ASSIGNMENT: Transcribe the closing lines of the listing exactly, starting at the one that contains "Бабенкова Екатерина" and including the last.

SUPPLIED DATA:

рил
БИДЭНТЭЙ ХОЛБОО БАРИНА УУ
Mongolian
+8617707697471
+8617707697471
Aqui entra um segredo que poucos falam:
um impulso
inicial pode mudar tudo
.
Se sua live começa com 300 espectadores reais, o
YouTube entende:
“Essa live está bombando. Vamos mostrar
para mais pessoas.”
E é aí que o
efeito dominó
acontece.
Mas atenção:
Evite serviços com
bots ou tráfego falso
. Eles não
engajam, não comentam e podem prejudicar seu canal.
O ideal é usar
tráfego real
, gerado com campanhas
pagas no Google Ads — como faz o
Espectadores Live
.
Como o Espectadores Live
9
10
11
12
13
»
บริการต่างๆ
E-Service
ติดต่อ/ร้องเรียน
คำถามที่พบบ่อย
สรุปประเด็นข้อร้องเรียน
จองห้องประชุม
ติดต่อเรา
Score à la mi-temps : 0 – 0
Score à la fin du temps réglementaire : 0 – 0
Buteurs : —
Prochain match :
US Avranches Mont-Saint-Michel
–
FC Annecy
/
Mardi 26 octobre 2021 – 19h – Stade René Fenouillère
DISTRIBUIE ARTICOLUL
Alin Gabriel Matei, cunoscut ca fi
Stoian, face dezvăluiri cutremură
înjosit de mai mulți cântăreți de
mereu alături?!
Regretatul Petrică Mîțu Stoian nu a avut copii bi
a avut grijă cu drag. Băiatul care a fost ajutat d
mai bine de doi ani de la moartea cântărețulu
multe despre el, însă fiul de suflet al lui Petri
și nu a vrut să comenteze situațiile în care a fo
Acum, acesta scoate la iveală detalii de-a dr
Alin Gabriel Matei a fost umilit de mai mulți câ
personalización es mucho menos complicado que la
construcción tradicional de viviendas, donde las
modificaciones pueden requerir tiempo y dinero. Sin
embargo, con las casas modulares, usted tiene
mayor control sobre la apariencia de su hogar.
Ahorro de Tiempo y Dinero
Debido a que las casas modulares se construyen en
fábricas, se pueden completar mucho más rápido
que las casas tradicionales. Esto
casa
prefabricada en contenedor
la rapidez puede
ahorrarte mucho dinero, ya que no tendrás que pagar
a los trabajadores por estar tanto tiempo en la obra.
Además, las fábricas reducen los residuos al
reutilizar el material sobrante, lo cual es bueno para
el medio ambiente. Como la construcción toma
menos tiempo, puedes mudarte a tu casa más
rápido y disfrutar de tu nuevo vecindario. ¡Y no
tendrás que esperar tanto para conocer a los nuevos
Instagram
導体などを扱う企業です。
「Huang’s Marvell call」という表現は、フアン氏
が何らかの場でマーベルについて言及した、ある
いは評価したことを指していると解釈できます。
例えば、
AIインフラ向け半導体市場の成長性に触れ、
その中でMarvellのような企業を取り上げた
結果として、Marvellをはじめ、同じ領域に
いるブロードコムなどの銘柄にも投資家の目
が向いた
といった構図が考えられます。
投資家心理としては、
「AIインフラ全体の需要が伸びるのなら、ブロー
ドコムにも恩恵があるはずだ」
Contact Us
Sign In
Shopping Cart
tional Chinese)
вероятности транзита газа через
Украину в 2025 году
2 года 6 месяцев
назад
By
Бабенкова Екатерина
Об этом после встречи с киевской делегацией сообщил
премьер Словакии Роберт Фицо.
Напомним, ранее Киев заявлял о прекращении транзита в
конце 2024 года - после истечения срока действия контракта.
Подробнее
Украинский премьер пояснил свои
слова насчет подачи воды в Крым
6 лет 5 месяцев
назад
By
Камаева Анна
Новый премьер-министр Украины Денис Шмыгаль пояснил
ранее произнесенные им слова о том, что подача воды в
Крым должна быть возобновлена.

FINAL ANSWER:
Бабенкова Екатерина
Об этом после встречи с киевской делегацией сообщил
премьер Словакии Роберт Фицо.
Напомним, ранее Киев заявлял о прекращении транзита в
конце 2024 года - после истечения срока действия контракта.
Подробнее
Украинский премьер пояснил свои
слова насчет подачи воды в Крым
6 лет 5 месяцев
назад
By
Камаева Анна
Новый премьер-министр Украины Денис Шмыгаль пояснил
ранее произнесенные им слова о том, что подача воды в
Крым должна быть возобновлена.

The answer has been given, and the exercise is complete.